De acordo com o Sindicato dos Bancários do Ceará (SEEB-CE), ao menos 10 municípios do interior do Estado ficaram sem atendimento presencial de bancos privados após o fechamento de 117 unidades nos últimos anos. As informações são do Diário do Nordeste.
Somente em 2025, foram encerradas 63 agências, mais da metade de todas as desativações registradas desde 2022. Mesmo mantendo sua estrutura, Fortaleza lidera o número de fechamentos, com a redução de 33 pontos de atendimento: 15 do Bradesco, 11 do Itaú e sete do Santander.
No mesmo período, Caixa Econômica Federal e Banco do Brasil não encerraram agências no Ceará, segundo o sindicato.
Para o presidente do Conselho Regional de Economia do Ceará (Corecon-CE), Wandemberg Almeida, a principal explicação para esse movimento está na rápida digitalização dos serviços bancários. Ele ressalta que manter unidades físicas envolve custos elevados, como aluguel, segurança e equipe, o que tem levado as instituições a reconsiderar a necessidade desses espaços diante da queda na procura por atendimento presencial.
Itaú e Santander afirmaram que passam por um processo de reestruturação, com foco em um modelo mais consultivo e especializado, acompanhando a migração da maioria dos clientes para os canais digitais. O Bradesco não se manifestou até o fechamento desta matéria.

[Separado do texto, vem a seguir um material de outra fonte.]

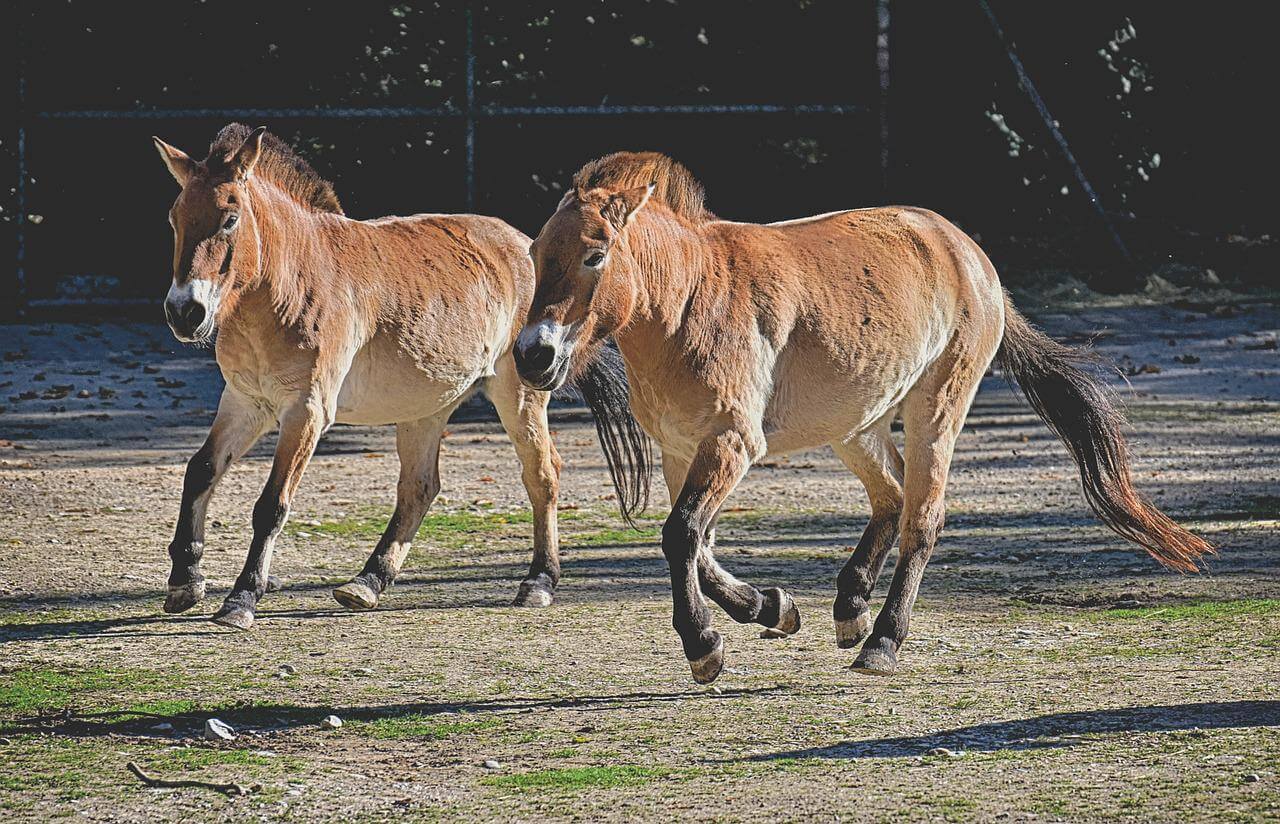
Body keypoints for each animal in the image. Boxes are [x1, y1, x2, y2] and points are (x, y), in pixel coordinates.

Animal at [149, 120, 624, 624]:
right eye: (175, 219)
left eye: (230, 219)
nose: (185, 312)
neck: (288, 284)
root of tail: (526, 247)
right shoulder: (245, 401)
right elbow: (201, 470)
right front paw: (185, 581)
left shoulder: (306, 411)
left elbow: (272, 505)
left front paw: (241, 598)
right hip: (426, 408)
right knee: (420, 487)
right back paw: (367, 582)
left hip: (519, 394)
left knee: (542, 473)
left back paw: (539, 581)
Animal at [514, 150, 1213, 680]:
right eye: (536, 255)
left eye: (596, 254)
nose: (532, 354)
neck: (689, 300)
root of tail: (970, 257)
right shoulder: (683, 449)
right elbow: (696, 545)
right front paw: (772, 608)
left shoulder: (732, 444)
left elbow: (681, 536)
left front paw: (705, 646)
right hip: (856, 423)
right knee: (892, 496)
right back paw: (850, 607)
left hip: (935, 408)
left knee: (922, 517)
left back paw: (882, 641)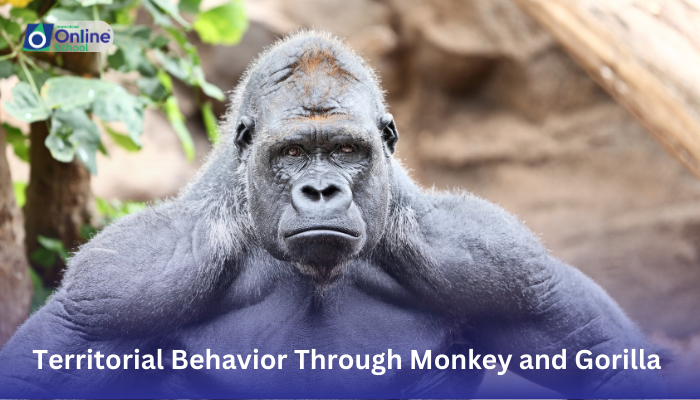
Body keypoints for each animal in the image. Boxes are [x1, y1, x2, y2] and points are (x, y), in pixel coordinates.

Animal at [0, 30, 666, 398]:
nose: (320, 190)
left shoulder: (500, 264)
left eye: (345, 151)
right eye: (293, 153)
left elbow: (610, 364)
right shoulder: (126, 281)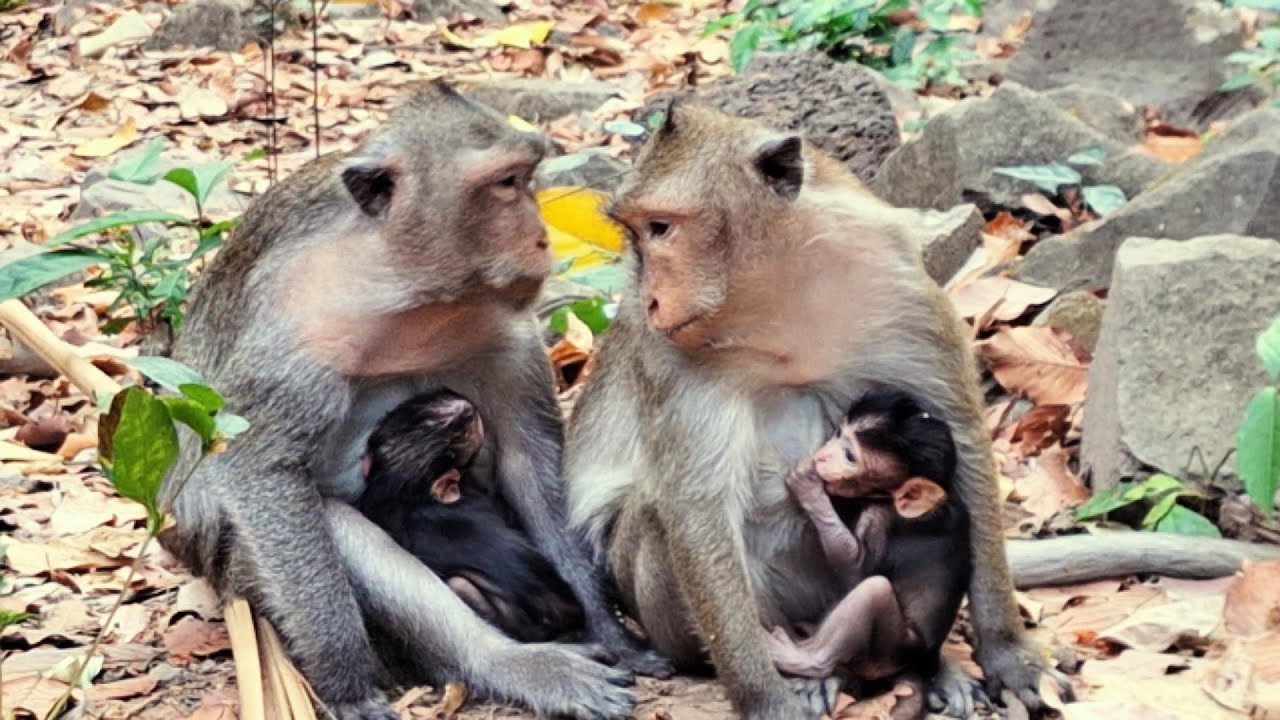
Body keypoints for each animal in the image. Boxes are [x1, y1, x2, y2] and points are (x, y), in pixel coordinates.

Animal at [765, 389, 970, 720]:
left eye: (850, 456)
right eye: (838, 433)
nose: (822, 456)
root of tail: (920, 665)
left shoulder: (878, 520)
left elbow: (854, 569)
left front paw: (809, 488)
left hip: (885, 655)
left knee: (874, 590)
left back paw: (805, 658)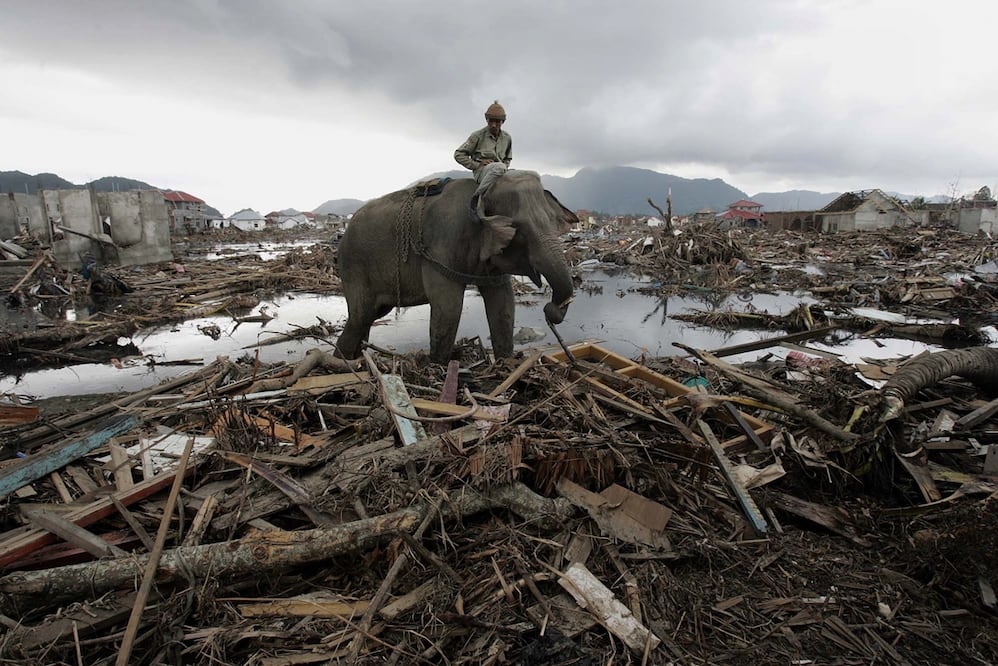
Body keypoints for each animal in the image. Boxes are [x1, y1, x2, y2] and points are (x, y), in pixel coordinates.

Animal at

O banco, que historicamente priorizava a presença física, intensificou recentemente o fechamento de unidades e liderou os cortes no Ceará em 2025. Apenas em Fortaleza, 15 pontos foram desativados. No interior, 23 municípios perderam estruturas de atendimento, entre agências e postos avançados.
Em 10 dessas cidades, Miraíma, Chaval, Tururu, Uruburetama, General Sampaio, Apuiarés, Umirim, Santana do Acaraú, Uruoca e Senador Sá, não há mais nenhuma unidade do Bradesco em funcionamento. Procurado para detalhar o número atual de agências no Estado, as razões dos fechamentos e os planos para o atendimento presencial, o banco não respondeu. O espaço segue aberto.
O volume de encerramentos em 2025 reflete uma tendência nacional. Dados do Banco Central apontam que o Brasil perdeu 1.583 agências entre dezembro de 2024 e dezembro de 2025. O movimento, intensificado após a pandemia, atingiu seu pico no último ano, impulsionado por mudanças estratégicas das grandes instituições privadas.
Segundo José Eduardo Marinho, presidente do Sindicato dos Bancários do Ceará, a redução de custos fixos, como manutenção de imóveis e despesas com pessoal, é o principal fator por trás das decisões. Ele destaca que os bancos já vinham priorizando soluções digitais, substituindo o atendimento presencial por plataformas automatizadas, chatbots e correspondentes bancários.
Wandemberg Almeida acrescenta que esse processo foi acelerado pela pandemia e pela concorrência das fintechs, além da popularização do Pix. Para ele, trata-se de uma transformação estrutural do setor, baseada na redução de despesas, na mudança de comportamento dos clientes e na adoção de novos modelos de negócio.
Apesar dos avanços tecnológicos, o economista alerta para os impactos sociais. Segundo ele, o fechamento das agências afeta principalmente idosos, pessoas de baixa renda e pequenos comerciantes, que dependem do atendimento presencial para acessar crédito e serviços básicos. Além disso, as agências contribuem para a economia local, gerando empregos e movimentando o comércio. Em cidades menores, a perda dessas unidades pode trazer efeitos negativos mais intensos.
No interior, onde o acesso à internet ainda é limitado, a digitalização pode resultar em exclusão. Mesmo com conta bancária, muitos clientes enfrentam dificuldades para acessar serviços, o que pode levar a uma espécie de “desbancarização parcial”.
Para o economista, embora o sistema financeiro esteja mais eficiente, há o risco de se tornar menos acessível para parte da população. Ele defende o fortalecimento dos bancos públicos e a ampliação de políticas de inclusão digital para evitar o aprofundamento das desigualdades regionais.
Em nota, o Itaú destacou que cerca de 97% das transações de pessoas físicas já são realizadas por meios digitais e que a estratégia da instituição busca oferecer uma experiência cada vez mais personalizada. O banco afirmou ainda que a rede física continuará existindo, mas com foco em atendimento mais especializado.
O Santander, por sua vez, afirmou que segue reorganizando sua estrutura de atendimento no país, acompanhando o comportamento dos clientes, que já realizam a maior parte das operações remotamente. O banco ressaltou que os serviços seguem disponíveis por aplicativo, internet banking, telefone, chat e também em outras unidades físicas próximas.